在汇编语言中，_malloc 函数具体是做什么的？

函数 malloc() 将分配一个大小为 size 字节的内存块。如果可以分配所需内存，则返回指向该内存块开头的指针。

注意：接收到的内存块的内容未初始化。

malloc() 的语法：

void *malloc ( size_t size );

参数：

内存块的大小（以字节为单位）。

返回值：

如果请求成功，则返回指向内存块的指针。 如果函数无法分配所请求的内存块，则返回 NULL；使用大小为零调用 malloc() 也可能返回 NULL。

如这篇由 Lawlor 博士撰写的 CS 301 讲座所述：

Calling Malloc from Assembly Language

It's a pretty straightforward function: pass the number of BYTES you want as the only parameter, in rdi. "call malloc." You'll get back a pointer to the allocated bytes returned in rax. To clean up the space afterwards, copy the pointer over to rdi, and "call free" (I'm leaving off the free below, because you need the stack to do that properly).

****************

任务简述 A:
请把这篇讲 malloc 函数的文字中从“It's a pretty”到“do that properly).”的那一段原样照录下来。
任务简述 B:
根据这篇讲 malloc 函数的文字，简要回答以下问题：
(i) malloc() 分配的内存块，其内容是否已初始化？
(ii) 函数无法分配所请求的内存块时返回什么？
(iii) 在汇编语言中调用 malloc 时，所需的字节数放在哪个寄存器中？
任务简述 C:
请从这篇讲汇编中调用 malloc 的文字最后一句之后接着往下写。

数据记录:
****************

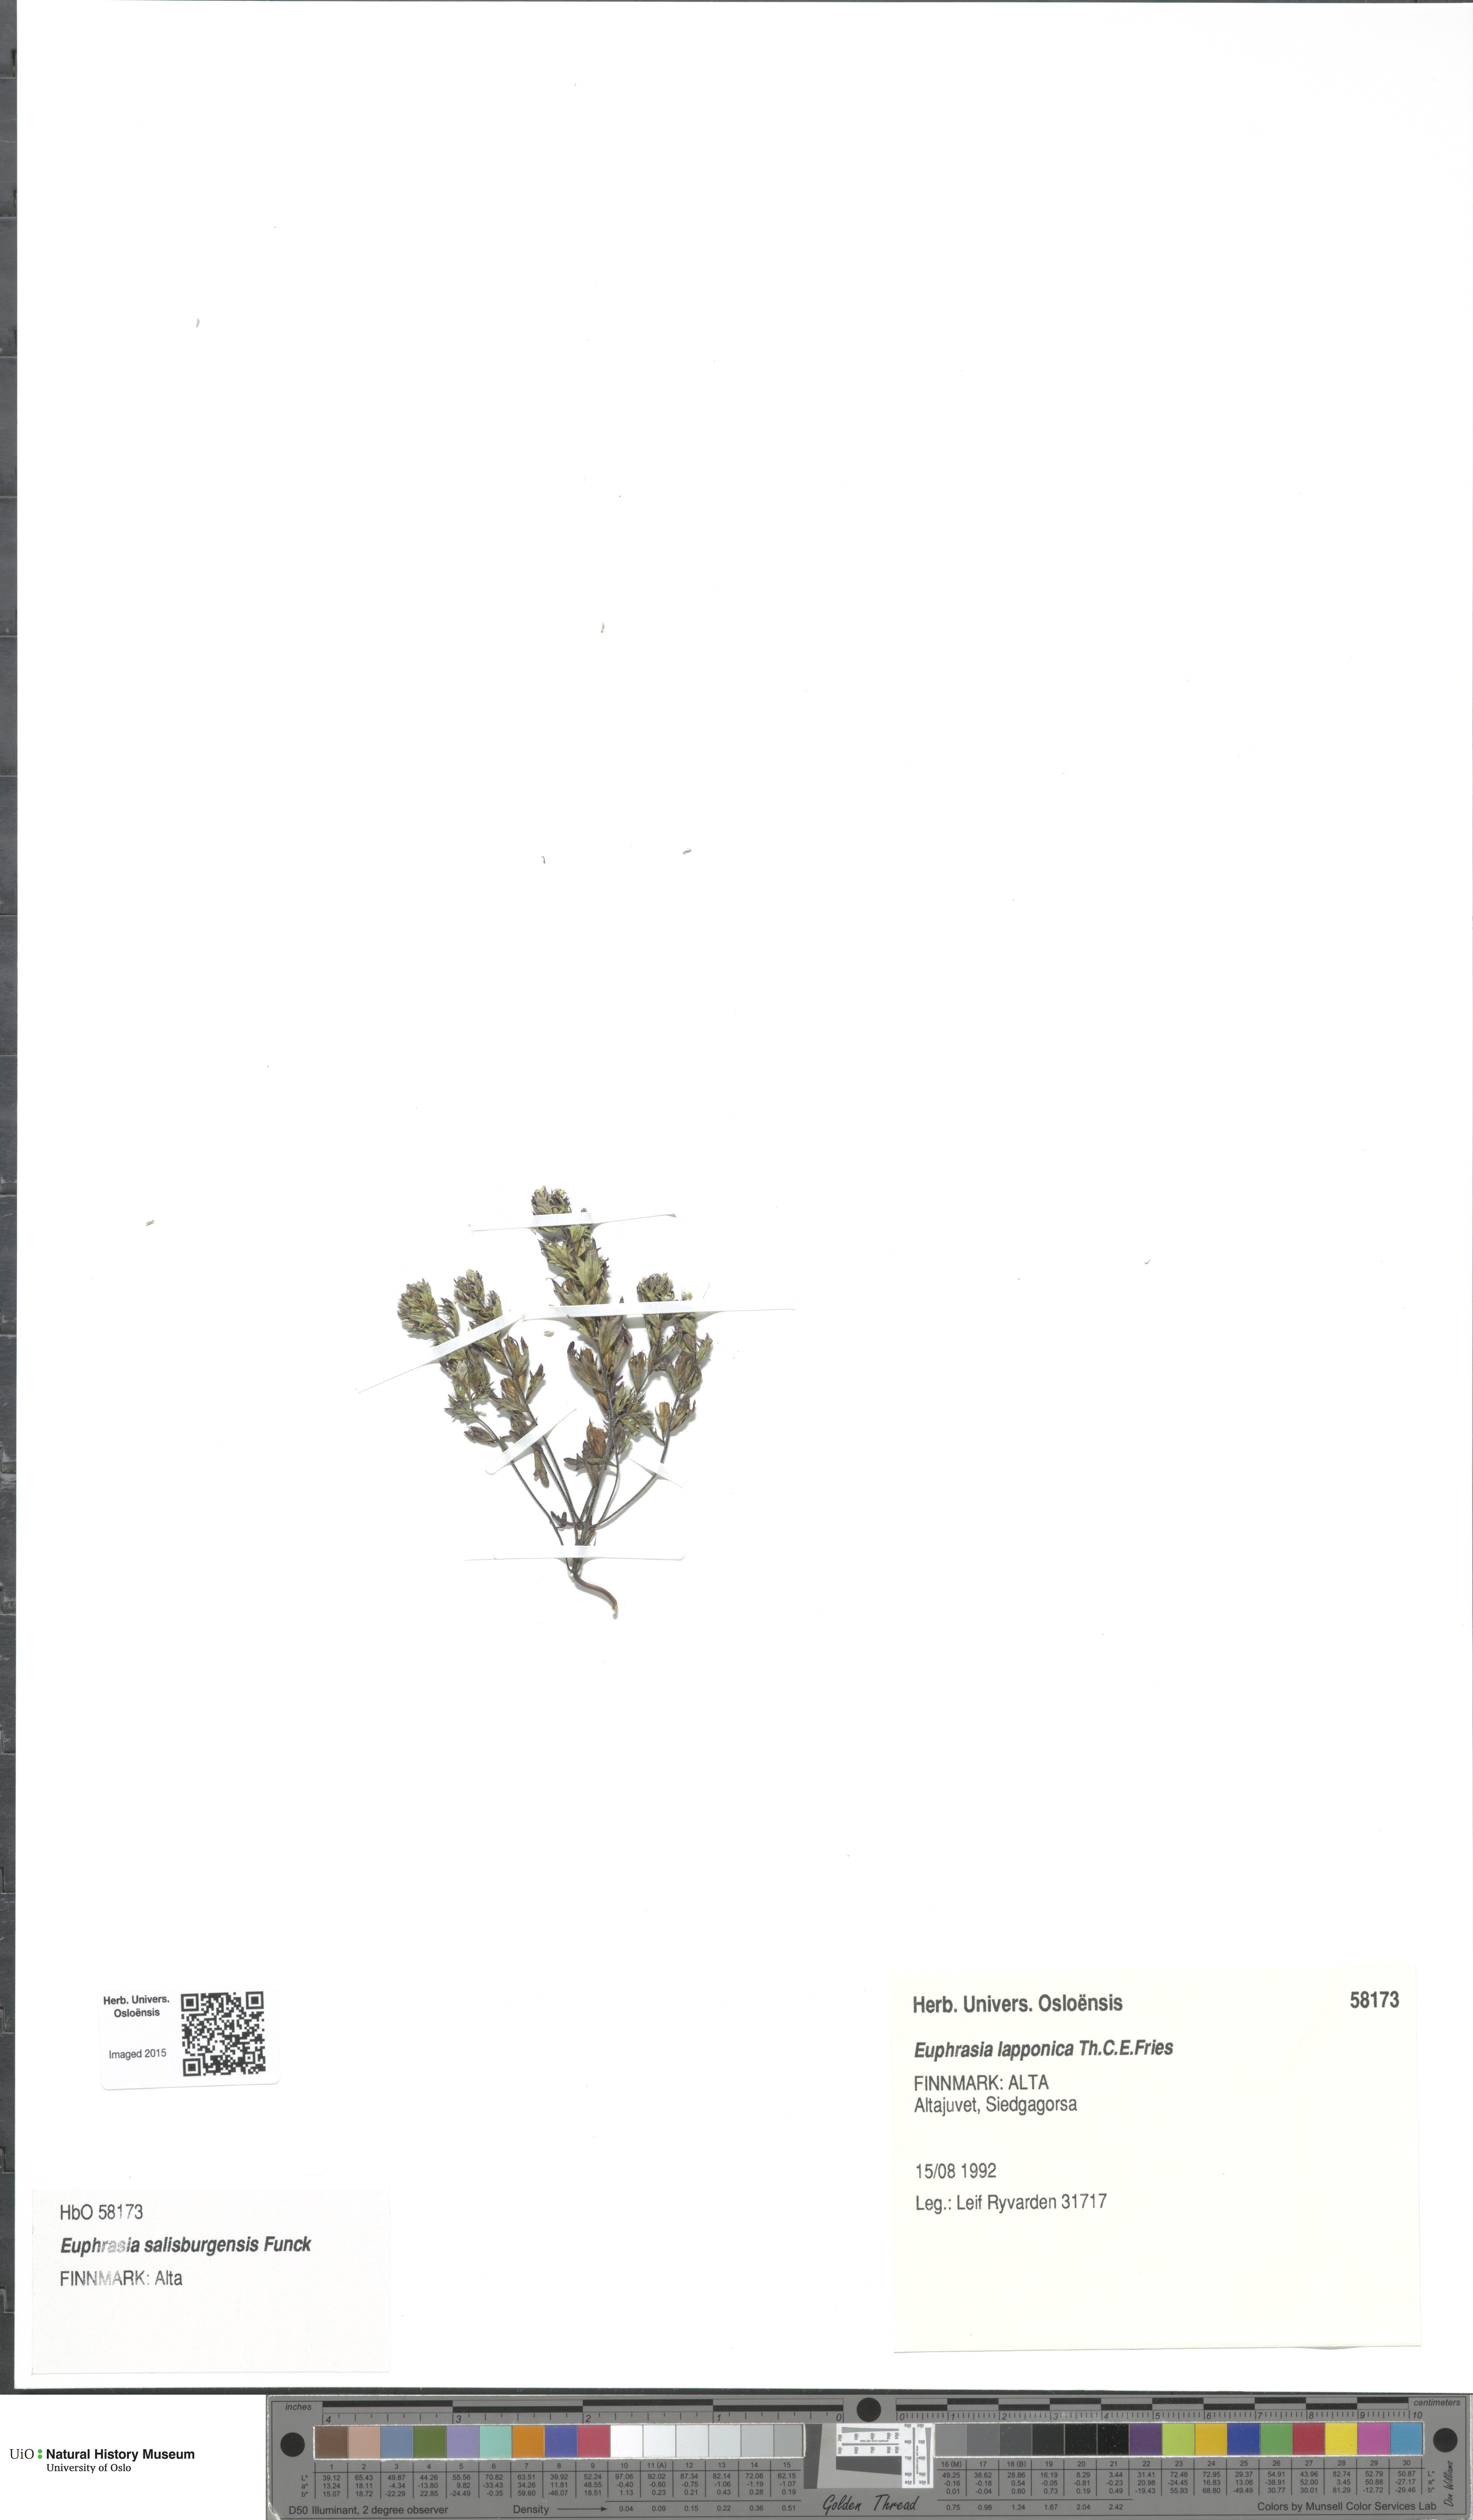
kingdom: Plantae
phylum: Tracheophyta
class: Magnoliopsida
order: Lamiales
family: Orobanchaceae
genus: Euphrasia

****************

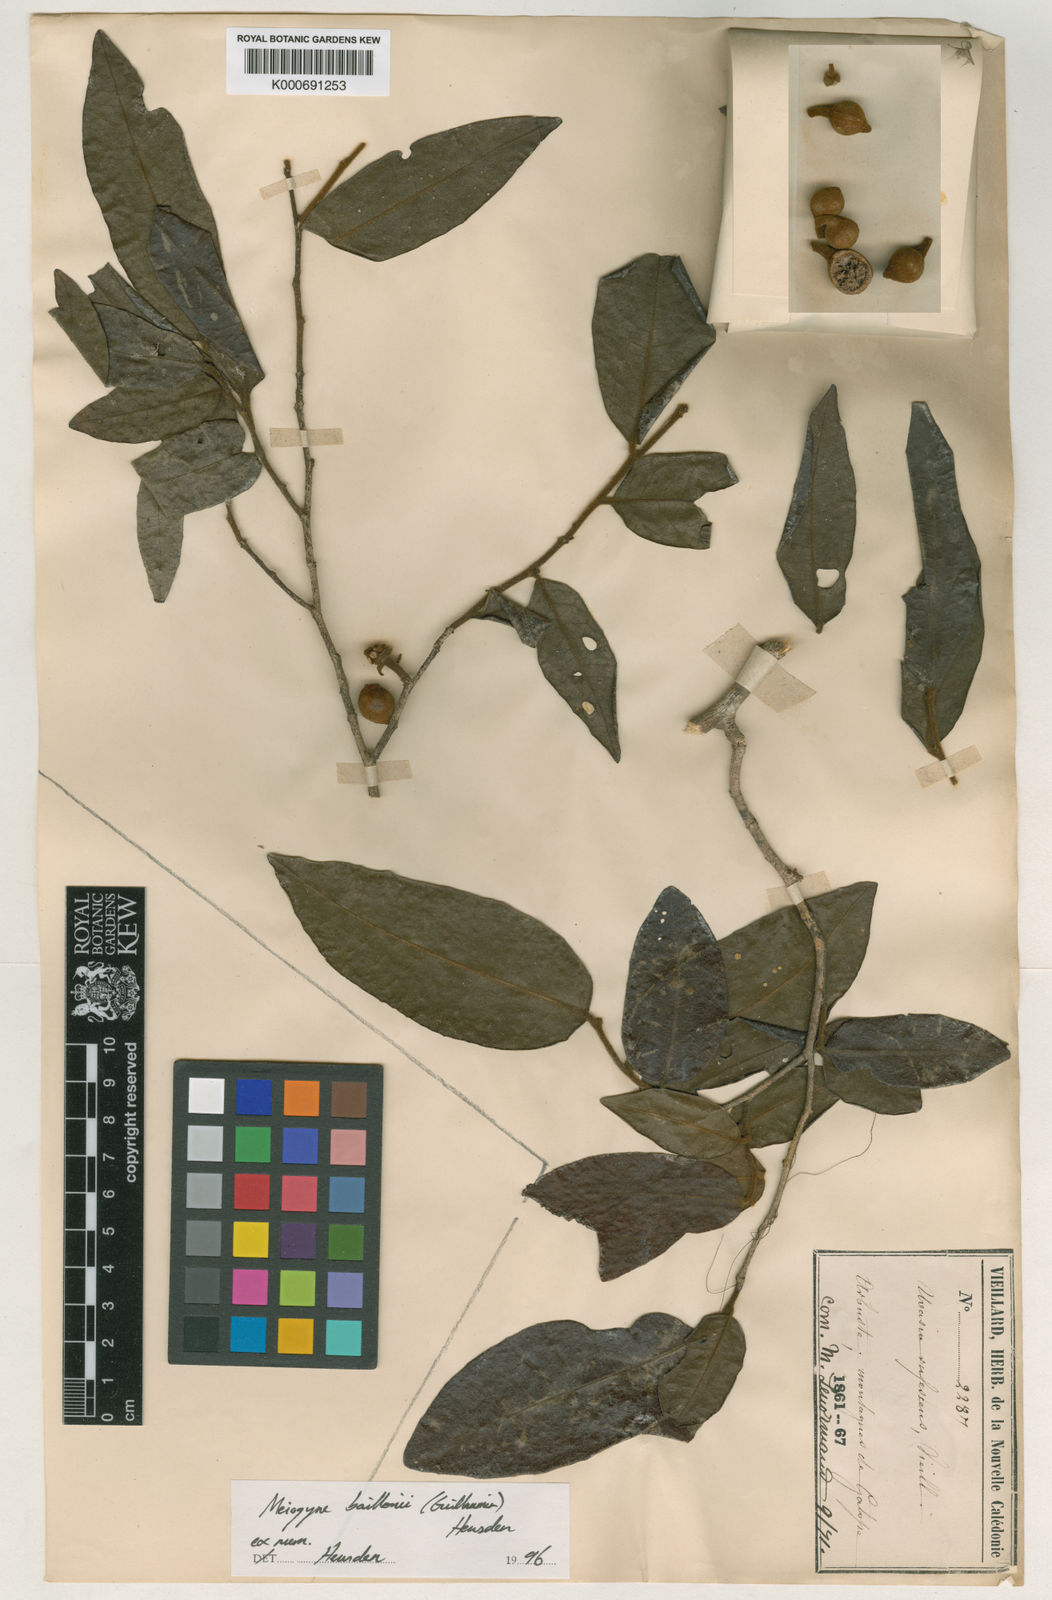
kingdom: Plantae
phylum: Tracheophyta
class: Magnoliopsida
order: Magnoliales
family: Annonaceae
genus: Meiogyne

****************

任务回答 A:
It's a pretty straightforward function: pass the number of BYTES you want as the only parameter, in rdi. "call malloc." You'll get back a pointer to the allocated bytes returned in rax. To clean up the space afterwards, copy the pointer over to rdi, and "call free" (I'm leaving off the free below, because you need the stack to do that properly).

任务回答 B:
(i) 未初始化。
(ii) 返回 NULL。
(iii) rdi。

任务回答 C:
Here's a complete example of assembly memory access. I call malloc to get 40 bytes of space. malloc returns the starting address of this space in rax (the 64-bit version of eax). That is, the rax register is acting like a pointer. I can then read and write from the pointed-to memory using the usual assembly bracket syntax:

mov edi, 40; malloc's first (and only) parameter: number of bytes to allocate
extern malloc
call malloc
; on return, rax points to our newly-allocated memory
mov ecx,7; set up a constant
mov [rax],ecx; write it into memory
mov edx,[rax]; read it back from memory
mov eax,edx; copy into return value register
ret

Rather than copy via the ecx register, you can specify you want a 32-bit memory write and read using "DWORD" in front of the brackets, like this:

mov edi, 40; malloc's first (and only) parameter: number of bytes to allocate
extern malloc
call malloc
; on return, rax points to our newly-allocated memory
mov DWORD [rax],7; write constant into memory
mov eax,DWORD [rax]; read it back from memory
ret

关于汇编语言中的malloc，请查看此链接malloc

我想强调一些在其他很好的答案中没有提到的内容。 malloc 内部是如何工作的？它在汇编中执行什么操作来创建所需的内存？
根据这个网站的说法，malloc 和其他内存调用使用操作系统 API 函数在堆上分配和释放内存。